Given records:
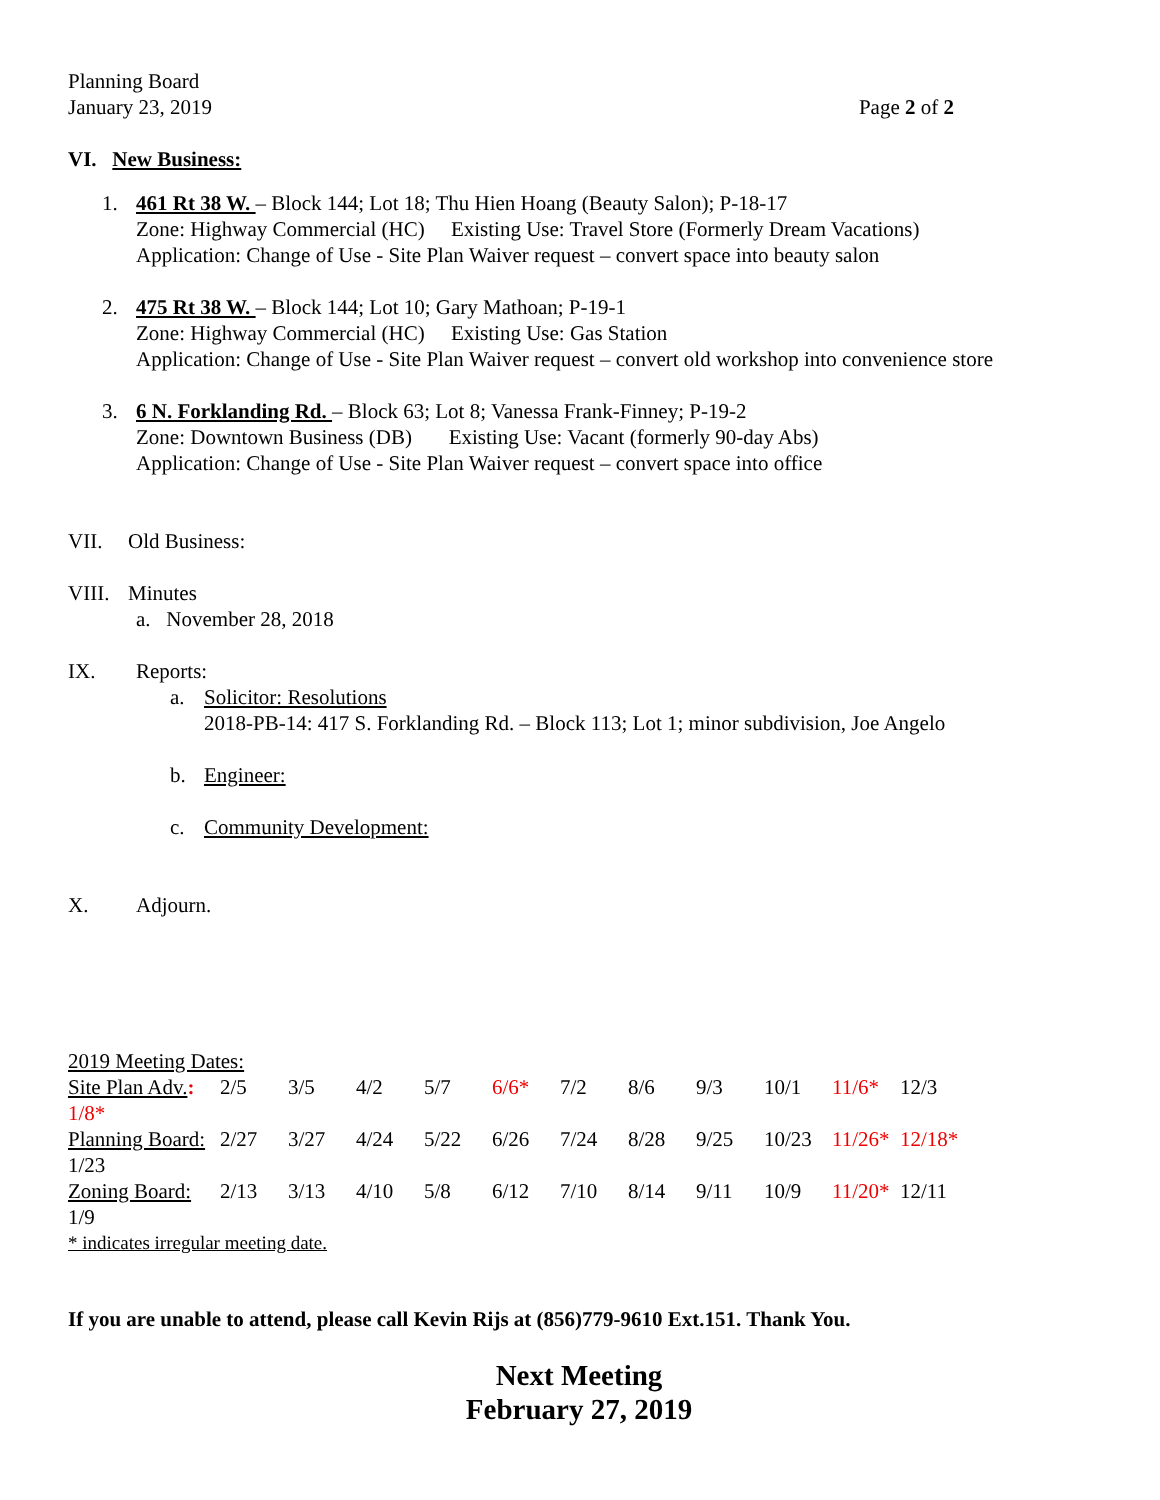Planning Board
January 23, 2019 Page 2 of 2
VI. New Business:
1. 461 Rt 38 W. – Block 144; Lot 18; Thu Hien Hoang (Beauty Salon); P-18-17
Zone: Highway Commercial (HC) Existing Use: Travel Store (Formerly Dream Vacations)
Application: Change of Use - Site Plan Waiver request – convert space into beauty salon
2. 475 Rt 38 W. – Block 144; Lot 10; Gary Mathoan; P-19-1
Zone: Highway Commercial (HC) Existing Use: Gas Station
Application: Change of Use - Site Plan Waiver request – convert old workshop into convenience store
3. 6 N. Forklanding Rd. – Block 63; Lot 8; Vanessa Frank-Finney; P-19-2
Zone: Downtown Business (DB) Existing Use: Vacant (formerly 90-day Abs)
Application: Change of Use - Site Plan Waiver request – convert space into office
VII. Old Business:
VIII. Minutes
a. November 28, 2018
IX. Reports:
a. Solicitor: Resolutions
2018-PB-14: 417 S. Forklanding Rd. – Block 113; Lot 1; minor subdivision, Joe Angelo
b. Engineer:
c. Community Development:
X. Adjourn.
2019 Meeting Dates:
| Site Plan Adv. : 1/8* | 2/5 | 3/5 | 4/2 | 5/7 | 6/6* | 7/2 | 8/6 | 9/3 | 10/1 | 11/6* | 12/3 |
| Planning Board: 1/23 | 2/27 | 3/27 | 4/24 | 5/22 | 6/26 | 7/24 | 8/28 | 9/25 | 10/23 | 11/26* | 12/18* |
| Zoning Board: 1/9 | 2/13 | 3/13 | 4/10 | 5/8 | 6/12 | 7/10 | 8/14 | 9/11 | 10/9 | 11/20* | 12/11 |
* indicates irregular meeting date.
If you are unable to attend, please call Kevin Rijs at (856)779-9610 Ext.151. Thank You.
Next Meeting
February 27, 2019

Your assignment: Using the listing above, report each line that mentions the word "Forklanding".

Task response:
3. 6 N. Forklanding Rd. – Block 63; Lot 8; Vanessa Frank-Finney; P-19-2
2018-PB-14: 417 S. Forklanding Rd. – Block 113; Lot 1; minor subdivision, Joe Angelo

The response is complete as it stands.